Thursday, June 13, 2013

Cartório - São Paulo

Yesterday my husband and I finally stopped putting off going to the cartório. What is a cartório exactly? I guess it is most like an American notary public; it is a place that confirms that you are you, and your signature is yours and that you know how to sign it exactly the same way as you did a week ago, five years ago, whenever you registered it. The photo above is the line-up of file cabinets containing index cards full of signatures. Each time you go in and sign something, they check it against the card. Forget your middle initial in your signature? Nope, you are not you. Fail.

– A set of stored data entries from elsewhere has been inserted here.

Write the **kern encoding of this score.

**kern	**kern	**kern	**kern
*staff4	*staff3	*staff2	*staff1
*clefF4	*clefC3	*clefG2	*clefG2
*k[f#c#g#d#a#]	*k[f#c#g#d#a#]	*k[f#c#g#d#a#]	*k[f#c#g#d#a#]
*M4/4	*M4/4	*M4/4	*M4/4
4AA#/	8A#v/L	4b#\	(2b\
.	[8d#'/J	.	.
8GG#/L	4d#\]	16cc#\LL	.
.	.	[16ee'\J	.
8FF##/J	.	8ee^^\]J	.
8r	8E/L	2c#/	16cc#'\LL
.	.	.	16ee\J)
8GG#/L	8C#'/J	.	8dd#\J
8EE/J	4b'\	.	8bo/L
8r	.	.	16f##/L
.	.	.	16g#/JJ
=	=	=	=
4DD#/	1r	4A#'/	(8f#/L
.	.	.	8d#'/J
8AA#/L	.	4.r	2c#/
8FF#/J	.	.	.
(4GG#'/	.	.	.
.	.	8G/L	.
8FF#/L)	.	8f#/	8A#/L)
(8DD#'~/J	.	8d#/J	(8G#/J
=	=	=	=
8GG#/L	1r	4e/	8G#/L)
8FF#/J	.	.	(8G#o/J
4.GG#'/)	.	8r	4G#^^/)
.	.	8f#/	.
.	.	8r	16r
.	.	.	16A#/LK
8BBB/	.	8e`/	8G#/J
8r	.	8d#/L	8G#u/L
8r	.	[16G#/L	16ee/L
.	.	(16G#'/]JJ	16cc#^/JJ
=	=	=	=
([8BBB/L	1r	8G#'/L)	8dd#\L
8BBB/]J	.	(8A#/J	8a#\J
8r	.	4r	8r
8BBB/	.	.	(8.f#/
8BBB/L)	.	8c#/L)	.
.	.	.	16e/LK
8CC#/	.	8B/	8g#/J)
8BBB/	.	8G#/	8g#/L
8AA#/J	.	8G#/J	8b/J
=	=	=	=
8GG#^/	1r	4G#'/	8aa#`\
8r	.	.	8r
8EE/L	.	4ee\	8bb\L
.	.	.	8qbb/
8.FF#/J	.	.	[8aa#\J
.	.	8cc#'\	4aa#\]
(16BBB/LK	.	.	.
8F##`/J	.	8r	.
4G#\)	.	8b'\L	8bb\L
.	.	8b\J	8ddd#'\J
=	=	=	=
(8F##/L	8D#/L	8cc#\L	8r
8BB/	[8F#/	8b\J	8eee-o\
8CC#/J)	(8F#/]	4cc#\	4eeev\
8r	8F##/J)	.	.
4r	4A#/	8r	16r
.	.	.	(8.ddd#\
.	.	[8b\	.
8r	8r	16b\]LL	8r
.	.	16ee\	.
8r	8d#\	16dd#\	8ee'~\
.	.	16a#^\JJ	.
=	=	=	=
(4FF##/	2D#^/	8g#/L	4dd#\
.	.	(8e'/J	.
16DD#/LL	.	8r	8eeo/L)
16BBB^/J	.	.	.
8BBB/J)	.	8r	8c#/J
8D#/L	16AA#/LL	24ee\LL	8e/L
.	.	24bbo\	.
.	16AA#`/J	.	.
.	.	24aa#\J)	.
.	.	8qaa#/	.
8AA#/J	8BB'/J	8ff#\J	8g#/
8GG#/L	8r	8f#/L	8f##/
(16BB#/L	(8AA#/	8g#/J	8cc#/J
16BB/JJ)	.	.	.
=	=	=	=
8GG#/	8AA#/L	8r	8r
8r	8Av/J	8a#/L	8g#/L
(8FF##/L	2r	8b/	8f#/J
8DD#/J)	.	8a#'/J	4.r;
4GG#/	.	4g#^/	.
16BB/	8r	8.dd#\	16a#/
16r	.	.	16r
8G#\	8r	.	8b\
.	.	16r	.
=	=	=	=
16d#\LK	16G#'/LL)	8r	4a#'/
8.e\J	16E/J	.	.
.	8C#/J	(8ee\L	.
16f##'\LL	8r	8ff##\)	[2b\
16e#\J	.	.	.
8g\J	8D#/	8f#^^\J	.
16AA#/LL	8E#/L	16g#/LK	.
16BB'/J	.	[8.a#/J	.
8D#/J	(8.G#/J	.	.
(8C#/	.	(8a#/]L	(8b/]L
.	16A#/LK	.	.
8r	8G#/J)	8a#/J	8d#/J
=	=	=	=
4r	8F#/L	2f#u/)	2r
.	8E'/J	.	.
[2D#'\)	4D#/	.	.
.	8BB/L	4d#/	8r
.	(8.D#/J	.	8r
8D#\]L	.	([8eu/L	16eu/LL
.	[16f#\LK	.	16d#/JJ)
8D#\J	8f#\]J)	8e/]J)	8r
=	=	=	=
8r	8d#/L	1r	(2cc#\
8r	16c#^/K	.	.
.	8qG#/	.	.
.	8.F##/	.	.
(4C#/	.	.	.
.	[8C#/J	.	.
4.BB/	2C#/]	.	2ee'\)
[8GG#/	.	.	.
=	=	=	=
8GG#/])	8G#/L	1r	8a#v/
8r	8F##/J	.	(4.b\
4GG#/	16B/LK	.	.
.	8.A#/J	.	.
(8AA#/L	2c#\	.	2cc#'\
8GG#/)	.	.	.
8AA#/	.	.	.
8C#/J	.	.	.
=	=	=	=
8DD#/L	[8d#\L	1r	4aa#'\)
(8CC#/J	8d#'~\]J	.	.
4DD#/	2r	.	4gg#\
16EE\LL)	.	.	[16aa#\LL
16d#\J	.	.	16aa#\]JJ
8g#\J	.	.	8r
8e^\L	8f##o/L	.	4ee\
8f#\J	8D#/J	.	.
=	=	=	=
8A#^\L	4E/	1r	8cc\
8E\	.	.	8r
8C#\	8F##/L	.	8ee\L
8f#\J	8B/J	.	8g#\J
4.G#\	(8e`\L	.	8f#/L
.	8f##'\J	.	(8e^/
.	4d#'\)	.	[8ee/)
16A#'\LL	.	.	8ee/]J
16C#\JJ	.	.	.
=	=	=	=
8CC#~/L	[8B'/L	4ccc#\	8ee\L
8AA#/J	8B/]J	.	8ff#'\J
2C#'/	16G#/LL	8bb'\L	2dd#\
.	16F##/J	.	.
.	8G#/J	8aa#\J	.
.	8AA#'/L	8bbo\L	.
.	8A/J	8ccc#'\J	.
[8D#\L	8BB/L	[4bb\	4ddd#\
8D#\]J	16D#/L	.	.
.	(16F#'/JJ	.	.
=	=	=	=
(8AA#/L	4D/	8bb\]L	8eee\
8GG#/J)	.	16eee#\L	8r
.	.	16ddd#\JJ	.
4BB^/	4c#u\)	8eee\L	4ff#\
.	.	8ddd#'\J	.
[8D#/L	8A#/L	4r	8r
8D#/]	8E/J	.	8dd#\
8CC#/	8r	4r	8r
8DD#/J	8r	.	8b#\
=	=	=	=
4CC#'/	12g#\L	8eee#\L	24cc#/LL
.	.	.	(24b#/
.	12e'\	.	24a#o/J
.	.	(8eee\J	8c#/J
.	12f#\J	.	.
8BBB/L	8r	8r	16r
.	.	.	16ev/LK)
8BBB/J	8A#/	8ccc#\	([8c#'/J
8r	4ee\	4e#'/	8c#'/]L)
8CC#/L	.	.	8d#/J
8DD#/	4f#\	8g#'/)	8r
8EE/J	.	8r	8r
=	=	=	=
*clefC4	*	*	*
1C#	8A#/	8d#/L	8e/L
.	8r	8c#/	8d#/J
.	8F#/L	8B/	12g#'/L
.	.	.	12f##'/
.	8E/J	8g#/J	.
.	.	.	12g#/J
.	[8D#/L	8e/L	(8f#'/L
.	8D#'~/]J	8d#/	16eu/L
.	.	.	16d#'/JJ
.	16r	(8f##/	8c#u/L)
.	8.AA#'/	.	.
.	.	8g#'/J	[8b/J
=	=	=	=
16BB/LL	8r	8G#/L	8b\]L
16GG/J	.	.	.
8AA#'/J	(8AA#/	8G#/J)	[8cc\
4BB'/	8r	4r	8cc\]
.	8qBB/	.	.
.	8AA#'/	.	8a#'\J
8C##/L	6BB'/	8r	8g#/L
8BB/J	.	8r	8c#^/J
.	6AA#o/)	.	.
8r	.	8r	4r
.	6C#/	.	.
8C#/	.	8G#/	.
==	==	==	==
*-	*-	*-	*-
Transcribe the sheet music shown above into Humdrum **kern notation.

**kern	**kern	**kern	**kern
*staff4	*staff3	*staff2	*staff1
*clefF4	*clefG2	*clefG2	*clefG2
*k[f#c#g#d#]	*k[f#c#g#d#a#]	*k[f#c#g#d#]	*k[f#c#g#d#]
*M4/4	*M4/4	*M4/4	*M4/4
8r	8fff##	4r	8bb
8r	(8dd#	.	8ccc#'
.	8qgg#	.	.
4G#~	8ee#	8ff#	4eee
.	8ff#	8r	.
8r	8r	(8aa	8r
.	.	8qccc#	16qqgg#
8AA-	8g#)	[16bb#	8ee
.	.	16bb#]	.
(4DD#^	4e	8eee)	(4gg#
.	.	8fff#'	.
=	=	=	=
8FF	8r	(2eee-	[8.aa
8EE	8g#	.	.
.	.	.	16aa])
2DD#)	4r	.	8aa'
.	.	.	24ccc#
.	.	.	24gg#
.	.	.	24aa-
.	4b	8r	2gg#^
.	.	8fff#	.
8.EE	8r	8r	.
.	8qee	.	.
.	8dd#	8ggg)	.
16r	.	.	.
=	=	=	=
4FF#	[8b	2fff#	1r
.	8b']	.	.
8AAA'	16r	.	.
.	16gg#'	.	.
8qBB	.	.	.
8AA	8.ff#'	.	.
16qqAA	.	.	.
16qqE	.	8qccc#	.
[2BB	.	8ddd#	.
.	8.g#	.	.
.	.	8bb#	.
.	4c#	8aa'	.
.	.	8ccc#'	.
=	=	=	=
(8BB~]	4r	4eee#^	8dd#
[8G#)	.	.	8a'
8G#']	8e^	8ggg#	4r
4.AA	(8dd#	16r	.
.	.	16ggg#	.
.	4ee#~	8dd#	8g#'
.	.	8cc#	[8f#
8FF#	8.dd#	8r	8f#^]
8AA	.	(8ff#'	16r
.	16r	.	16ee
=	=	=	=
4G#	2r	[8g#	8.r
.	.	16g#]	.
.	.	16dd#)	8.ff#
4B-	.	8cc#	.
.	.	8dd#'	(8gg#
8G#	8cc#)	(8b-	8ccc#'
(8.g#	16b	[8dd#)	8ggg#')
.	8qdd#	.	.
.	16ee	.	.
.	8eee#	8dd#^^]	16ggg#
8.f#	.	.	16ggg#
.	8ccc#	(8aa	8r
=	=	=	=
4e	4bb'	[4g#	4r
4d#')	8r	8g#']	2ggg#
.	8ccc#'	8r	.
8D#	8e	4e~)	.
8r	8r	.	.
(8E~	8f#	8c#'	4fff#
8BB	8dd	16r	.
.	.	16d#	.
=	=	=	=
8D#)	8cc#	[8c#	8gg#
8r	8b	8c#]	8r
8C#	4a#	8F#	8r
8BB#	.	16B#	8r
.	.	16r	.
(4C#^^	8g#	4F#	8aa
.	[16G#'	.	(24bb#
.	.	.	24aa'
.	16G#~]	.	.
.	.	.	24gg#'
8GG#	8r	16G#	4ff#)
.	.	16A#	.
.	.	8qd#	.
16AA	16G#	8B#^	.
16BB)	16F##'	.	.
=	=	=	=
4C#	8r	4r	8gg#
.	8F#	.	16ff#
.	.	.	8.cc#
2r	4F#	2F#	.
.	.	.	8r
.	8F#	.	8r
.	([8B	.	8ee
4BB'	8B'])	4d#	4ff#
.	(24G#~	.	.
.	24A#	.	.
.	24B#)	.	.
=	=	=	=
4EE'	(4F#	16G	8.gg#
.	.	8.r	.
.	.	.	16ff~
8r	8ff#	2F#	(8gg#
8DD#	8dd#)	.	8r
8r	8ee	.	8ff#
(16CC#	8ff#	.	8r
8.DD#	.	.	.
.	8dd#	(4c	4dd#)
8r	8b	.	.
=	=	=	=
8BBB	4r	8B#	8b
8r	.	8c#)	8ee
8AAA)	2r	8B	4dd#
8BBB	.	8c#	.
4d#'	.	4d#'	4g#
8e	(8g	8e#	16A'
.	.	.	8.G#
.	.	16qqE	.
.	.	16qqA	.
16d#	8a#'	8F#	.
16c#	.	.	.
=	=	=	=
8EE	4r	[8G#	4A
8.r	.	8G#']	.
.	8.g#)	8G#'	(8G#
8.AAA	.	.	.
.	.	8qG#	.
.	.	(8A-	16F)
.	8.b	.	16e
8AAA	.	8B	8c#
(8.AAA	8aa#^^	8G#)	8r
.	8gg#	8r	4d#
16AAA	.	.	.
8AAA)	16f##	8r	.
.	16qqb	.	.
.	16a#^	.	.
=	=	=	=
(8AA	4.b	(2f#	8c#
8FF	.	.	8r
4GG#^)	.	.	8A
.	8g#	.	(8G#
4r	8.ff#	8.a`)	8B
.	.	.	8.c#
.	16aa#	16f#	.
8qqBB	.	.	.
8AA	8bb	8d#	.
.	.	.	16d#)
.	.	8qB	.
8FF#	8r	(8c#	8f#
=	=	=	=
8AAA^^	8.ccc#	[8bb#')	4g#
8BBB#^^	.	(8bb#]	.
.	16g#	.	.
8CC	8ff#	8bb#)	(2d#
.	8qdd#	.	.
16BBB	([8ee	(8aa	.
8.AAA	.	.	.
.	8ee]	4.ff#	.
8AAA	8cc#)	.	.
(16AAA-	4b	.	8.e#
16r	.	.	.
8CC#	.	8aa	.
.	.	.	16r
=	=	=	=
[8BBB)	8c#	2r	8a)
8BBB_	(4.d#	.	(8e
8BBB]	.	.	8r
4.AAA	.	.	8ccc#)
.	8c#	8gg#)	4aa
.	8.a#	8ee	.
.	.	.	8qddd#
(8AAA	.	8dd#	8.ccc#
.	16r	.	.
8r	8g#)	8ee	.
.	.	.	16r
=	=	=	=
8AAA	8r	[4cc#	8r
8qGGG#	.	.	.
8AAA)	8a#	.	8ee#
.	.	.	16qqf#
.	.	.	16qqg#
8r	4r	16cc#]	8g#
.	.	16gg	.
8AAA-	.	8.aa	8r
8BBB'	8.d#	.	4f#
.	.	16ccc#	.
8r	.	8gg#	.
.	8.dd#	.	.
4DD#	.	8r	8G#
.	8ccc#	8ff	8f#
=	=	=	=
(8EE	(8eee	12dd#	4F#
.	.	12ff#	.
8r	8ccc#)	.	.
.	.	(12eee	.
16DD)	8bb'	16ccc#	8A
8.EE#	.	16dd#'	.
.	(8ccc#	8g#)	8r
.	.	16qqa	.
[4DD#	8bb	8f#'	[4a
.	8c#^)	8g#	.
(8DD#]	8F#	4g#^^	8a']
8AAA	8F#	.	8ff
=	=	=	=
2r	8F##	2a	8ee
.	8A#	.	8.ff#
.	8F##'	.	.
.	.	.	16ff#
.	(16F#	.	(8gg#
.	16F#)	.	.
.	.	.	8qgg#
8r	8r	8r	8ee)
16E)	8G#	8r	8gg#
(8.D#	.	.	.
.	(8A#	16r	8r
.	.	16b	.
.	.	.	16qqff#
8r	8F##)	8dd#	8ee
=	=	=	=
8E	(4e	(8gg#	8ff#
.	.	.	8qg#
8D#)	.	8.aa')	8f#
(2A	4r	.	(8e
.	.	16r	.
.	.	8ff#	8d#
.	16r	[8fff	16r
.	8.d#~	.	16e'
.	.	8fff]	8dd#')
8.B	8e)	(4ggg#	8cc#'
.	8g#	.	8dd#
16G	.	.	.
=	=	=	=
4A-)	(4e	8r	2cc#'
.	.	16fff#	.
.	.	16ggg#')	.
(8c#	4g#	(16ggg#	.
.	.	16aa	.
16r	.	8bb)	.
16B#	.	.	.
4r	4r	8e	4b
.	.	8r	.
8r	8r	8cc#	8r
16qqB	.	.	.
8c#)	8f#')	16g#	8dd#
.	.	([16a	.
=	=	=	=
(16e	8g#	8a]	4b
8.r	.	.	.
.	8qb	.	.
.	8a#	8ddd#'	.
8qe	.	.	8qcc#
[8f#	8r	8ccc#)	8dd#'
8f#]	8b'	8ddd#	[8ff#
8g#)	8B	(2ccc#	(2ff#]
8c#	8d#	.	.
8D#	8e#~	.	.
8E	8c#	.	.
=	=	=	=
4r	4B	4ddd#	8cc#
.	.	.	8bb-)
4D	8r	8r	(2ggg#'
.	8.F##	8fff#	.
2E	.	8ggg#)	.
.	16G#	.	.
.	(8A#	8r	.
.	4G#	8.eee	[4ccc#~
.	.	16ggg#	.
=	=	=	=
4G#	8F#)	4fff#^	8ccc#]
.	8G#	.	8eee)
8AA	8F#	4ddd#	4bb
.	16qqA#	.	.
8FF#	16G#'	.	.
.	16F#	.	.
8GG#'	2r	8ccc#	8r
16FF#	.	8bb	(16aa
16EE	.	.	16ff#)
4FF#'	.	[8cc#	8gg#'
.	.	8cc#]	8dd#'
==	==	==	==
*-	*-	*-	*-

We were at the cartório to have my husband sign off on an authorization for me to travel with our children without him. Every time we take a local, national or international trip on mass transport (bus, train, airplane), I need to carry this authorization. When we leave for Chicago next week (me and the 6-year old twins) I will have to show this to the federal police at the immigration desks (wouldn't that be emigration? Discuss.) and they will check it against a list of kids who cannot leave the country (think in the case of a contested custody fight, etc). Sometimes it worries me that I do not have free choice on traveling with my kids without my husband's sign-off. The US does not require this kind of documentation. If your kids are not Brazilian (mine are half Brazilian) they also do not require these forms here.

This sign-off is necessary until the kids reach 18 years of age. Last year I traveled with my stepkids too and their mom and their dad had to sign off that I could take them out of Brazil. Yes, the US and Brazil have had some issues with kids being kidnapped by one parent or the other and that is why this law is in place. I get it. I still don't have to like it.